I think that the real value of the article's tips is that as you get used to
not going on HN/Reddit or just avoiding other types of procrastination you
will get used to not doing that and thus won't do it even if you remove the
barriers.

------
aaronf
We need better productivity tools, not less technology. Much easier to just
sign up for RescueTime. And try LazyMeter to focus on your to-do list one day
at a time - we believe one of the core causes of procrastination is people not
knowing what they're doing (it's easy to trick yourself into thinking you're
productive when you're not).

------
dbalatero
I use this free app to block a blacklist of sites that suck my time. You can
set it to block for any length of time you want:

<http://visitsteve.com/made/selfcontrol/>

------
msutherl
Here's what I wrote on the topic three years ago:

"Some notes on how to make the internet more like a book, magazine, or phone
than a television. That is, more like a tool than a world:

1\. Do not use iGoogle, FriendFeed or any other service that provides you with
"status updates" from a number of services at once. This leads to a condition
where "checking your email" becomes "checking everything". Every hour you will
find new interesting things that will bifurcate your attention into many
worlds. (However, I have the feeling that an iPhone/iPod Touch, which is in a
sense a portable iGoogle, would be a positive replacement. Better to check
constantly on a non-immersive device...?) [My new opinion on this is that
menu-bar style apps allow you to check email/Facebook etc. more frequently,
but faster, which can break the habit of checking your email every 5 minutes
and performing a full context switch.]

2\. Do not invest yourself in social networks like Facebook. Don't join groups
that encourage participation or frequently send out mass-messages. Don't
friend anybody that you don't really want to read about. Use your profile as
nothing more than a node (don't post anything to your profile that you might
someday want to fiddle with). See it as a communication tool: glorified
email/chat. Rather than making certain parts of your profile private, make
everything public and make sure that anything anybody can see is something
that anybody can see. (This means that you must occasionally un-tag photos and
delete Wall posts.) Don't add any applications. Don't try to model your real-
world social life.

3\. Twitter is cool. It's addictive, but it doesn't take any time. <5 min. to
check what your friends have written and update.

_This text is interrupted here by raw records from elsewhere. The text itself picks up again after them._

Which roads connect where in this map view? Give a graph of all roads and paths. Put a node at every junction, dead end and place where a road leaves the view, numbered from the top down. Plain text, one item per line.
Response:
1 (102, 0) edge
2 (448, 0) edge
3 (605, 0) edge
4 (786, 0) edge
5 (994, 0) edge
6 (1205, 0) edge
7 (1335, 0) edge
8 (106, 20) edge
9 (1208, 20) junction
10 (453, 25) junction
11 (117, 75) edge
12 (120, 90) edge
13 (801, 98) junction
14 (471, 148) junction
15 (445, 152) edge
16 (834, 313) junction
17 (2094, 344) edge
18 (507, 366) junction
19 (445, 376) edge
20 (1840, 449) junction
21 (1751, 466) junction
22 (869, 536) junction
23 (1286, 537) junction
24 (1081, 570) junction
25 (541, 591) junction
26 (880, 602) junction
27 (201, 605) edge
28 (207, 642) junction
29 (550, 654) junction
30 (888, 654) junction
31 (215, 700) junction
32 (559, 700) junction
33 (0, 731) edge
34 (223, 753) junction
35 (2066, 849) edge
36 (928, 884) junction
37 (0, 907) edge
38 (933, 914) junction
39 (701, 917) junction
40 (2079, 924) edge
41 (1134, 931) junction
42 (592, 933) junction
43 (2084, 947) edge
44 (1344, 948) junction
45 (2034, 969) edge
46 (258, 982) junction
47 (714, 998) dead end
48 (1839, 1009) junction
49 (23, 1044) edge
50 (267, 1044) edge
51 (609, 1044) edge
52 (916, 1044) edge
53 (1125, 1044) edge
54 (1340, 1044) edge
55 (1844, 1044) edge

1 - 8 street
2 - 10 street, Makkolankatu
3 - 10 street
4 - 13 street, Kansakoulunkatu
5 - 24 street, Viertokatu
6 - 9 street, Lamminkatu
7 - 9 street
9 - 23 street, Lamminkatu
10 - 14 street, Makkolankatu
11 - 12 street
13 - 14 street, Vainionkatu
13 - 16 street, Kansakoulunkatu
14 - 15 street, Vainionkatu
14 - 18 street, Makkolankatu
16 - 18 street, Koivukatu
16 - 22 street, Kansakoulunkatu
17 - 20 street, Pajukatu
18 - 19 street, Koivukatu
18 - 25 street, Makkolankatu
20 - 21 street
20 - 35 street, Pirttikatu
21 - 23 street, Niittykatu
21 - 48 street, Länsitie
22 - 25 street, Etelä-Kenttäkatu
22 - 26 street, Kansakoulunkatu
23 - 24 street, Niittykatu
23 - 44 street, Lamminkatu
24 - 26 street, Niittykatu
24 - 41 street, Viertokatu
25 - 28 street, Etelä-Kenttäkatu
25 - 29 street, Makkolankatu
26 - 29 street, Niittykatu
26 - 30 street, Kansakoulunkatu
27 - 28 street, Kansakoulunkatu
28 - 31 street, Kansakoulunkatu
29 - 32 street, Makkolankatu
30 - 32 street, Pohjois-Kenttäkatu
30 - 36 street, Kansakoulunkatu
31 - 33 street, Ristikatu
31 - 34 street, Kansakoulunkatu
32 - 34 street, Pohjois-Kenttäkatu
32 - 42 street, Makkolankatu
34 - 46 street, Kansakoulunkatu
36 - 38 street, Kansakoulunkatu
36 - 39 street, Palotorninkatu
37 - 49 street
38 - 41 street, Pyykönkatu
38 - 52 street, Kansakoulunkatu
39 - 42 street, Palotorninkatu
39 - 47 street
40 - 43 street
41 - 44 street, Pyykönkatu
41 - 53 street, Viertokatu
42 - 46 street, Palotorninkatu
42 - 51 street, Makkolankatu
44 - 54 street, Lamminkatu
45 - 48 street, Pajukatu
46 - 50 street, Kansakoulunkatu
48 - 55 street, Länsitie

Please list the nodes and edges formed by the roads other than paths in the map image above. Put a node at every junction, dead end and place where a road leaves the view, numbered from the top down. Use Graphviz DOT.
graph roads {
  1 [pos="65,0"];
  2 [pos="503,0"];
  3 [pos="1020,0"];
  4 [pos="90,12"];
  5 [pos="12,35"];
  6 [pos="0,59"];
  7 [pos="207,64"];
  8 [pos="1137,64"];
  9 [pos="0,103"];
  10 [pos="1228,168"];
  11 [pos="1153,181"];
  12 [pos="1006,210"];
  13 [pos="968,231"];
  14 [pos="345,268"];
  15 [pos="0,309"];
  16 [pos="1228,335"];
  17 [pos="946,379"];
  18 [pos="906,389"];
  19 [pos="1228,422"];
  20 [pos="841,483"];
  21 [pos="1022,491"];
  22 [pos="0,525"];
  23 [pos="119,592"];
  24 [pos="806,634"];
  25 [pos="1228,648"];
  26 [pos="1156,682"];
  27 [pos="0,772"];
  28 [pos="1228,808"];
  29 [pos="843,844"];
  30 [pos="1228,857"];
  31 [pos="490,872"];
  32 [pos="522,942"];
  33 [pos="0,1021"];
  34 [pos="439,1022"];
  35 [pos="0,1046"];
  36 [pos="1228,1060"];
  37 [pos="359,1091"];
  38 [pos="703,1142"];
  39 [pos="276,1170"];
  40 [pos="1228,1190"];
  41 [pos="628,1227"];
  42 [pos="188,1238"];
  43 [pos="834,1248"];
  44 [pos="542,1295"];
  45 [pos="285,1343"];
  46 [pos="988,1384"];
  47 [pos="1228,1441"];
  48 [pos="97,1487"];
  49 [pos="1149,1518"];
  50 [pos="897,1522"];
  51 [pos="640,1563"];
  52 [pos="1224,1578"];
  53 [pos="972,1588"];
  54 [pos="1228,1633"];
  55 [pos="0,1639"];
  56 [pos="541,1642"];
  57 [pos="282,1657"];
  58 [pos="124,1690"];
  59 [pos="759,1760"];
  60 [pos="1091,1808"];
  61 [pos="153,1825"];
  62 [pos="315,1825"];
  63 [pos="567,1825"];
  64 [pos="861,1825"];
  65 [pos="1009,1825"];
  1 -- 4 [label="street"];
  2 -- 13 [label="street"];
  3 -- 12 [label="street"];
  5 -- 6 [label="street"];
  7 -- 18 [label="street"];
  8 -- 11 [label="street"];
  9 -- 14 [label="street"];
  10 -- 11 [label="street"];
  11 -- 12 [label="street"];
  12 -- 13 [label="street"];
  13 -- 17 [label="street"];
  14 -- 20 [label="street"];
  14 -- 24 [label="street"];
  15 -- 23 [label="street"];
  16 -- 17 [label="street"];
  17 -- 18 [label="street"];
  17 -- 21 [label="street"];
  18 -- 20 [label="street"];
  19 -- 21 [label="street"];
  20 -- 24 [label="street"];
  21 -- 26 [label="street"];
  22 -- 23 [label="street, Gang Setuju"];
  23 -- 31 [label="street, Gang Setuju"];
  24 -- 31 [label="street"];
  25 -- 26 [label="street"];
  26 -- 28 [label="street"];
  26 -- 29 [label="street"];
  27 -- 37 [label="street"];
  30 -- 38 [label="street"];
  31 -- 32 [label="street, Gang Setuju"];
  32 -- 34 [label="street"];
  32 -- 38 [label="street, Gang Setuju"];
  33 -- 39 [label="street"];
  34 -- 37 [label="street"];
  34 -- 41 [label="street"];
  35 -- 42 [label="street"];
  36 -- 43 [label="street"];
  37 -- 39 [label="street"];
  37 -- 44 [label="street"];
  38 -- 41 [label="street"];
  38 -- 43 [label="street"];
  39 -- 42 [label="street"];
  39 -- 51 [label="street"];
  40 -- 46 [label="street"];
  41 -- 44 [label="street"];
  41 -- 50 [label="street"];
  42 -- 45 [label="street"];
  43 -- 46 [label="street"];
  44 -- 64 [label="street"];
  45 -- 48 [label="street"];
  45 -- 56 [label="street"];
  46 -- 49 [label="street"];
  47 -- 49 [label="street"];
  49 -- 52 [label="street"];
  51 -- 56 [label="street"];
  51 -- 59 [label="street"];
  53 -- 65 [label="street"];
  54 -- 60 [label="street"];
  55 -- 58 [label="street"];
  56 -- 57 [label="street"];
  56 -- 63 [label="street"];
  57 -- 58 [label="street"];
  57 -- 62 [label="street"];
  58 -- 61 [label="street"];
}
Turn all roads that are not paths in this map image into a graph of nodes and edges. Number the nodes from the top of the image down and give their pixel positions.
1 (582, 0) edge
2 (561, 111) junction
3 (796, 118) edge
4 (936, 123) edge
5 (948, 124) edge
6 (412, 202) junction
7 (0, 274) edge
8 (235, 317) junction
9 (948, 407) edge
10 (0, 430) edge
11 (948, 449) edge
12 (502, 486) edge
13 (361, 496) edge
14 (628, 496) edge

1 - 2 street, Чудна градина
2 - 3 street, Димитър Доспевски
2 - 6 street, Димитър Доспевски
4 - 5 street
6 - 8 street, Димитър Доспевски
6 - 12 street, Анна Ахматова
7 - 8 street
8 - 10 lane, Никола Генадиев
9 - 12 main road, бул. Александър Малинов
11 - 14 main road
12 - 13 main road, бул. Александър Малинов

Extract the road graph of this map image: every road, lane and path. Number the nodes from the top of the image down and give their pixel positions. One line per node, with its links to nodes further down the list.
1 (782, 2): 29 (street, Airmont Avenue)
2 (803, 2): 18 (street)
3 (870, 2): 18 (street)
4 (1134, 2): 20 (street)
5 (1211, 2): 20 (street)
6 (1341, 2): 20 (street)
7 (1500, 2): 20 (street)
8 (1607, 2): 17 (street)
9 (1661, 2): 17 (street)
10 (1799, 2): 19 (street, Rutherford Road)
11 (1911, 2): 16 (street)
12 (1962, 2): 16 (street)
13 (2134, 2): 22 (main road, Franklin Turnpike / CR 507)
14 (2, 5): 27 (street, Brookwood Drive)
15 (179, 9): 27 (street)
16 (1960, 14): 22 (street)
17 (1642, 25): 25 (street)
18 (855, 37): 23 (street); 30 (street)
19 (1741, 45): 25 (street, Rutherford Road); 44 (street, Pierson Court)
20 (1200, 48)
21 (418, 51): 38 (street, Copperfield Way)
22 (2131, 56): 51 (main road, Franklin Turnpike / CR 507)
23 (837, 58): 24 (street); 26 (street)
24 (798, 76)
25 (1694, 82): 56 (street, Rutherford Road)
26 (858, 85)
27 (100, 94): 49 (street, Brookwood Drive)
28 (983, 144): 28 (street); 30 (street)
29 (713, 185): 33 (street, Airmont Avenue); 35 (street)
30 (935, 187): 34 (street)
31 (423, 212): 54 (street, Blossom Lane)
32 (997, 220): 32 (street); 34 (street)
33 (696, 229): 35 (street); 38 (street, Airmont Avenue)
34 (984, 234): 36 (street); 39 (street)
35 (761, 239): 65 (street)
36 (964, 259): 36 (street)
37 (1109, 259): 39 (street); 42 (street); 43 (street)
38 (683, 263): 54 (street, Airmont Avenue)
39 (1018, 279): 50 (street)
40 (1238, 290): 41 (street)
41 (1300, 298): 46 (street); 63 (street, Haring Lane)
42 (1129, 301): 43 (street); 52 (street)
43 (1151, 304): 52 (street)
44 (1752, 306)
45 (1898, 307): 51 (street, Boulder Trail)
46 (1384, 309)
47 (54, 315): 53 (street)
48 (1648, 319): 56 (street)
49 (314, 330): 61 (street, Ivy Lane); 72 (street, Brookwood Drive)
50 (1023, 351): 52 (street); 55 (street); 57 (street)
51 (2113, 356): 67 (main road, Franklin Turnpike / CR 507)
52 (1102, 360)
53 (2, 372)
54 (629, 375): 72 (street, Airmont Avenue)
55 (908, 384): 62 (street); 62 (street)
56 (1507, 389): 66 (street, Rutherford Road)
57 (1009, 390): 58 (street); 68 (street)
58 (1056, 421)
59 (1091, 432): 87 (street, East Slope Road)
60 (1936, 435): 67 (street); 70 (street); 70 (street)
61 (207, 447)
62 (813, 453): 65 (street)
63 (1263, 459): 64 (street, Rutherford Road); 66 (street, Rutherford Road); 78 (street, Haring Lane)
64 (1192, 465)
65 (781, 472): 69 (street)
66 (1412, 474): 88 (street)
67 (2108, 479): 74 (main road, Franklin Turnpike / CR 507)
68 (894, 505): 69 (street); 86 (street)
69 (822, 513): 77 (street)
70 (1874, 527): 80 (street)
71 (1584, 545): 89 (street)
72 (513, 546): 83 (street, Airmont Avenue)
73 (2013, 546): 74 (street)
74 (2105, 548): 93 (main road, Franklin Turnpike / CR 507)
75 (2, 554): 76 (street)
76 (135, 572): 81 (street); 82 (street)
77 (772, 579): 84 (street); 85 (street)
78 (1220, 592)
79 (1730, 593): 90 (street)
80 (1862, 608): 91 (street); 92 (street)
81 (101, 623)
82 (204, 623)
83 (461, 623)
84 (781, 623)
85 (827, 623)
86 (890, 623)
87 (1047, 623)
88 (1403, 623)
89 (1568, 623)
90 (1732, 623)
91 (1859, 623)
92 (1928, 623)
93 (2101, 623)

4\. Blogs are cool. As long as you're producing content, there's nothing to
feel guilty about. The point is not to stop doing drugs altogether, it's to
make sure that every time you do drugs, you're using them to enhance your
creativity and your relationships.

5\. Use Times for aggregating feeds. Nothing compares. It frees you from the
feeling that you have to read every article. Promotes quick scanning, just
like a newspaper.

6\. There's nothing to be done about email. It's addictive and time consuming
and it's not going away. Make sure that you're not on any corporate mailing
lists (Apple.com, stores you've bought stuff from). Filter mailing lists into
folders. Practice self-discipline. Don't see yourself as somebody who 'replies
within an hour'.

7\. Create a habit of taking notes when you go on a tangent. This will force
you to think deeply and remember what you've learned (plus you'll have it
stored for future reference). It will also force you to slow down. I use an
Instiki wiki running on my server so that I can access it from anywhere
(though I'm considering switching back to desktop tools like VoodooPad and
DevonThink).

8\. Favor anti-design. Anytime you have any control over CSS, choose a white
background with black text and blue links. Or find some other theme and stick
to it. Remember, the internet is blue.

9\. When you can, use UNIX (command line). It feels more like a tool for doing
tasks than a world.

10\. Make sure that Facebook sends only two types of notification to you:
notification for Messages and Wall posts. This way checking your email means
checking your email and also checking the only time-sensitive feature of
Facebook at the same time, thus allowing you to ignore Facebook."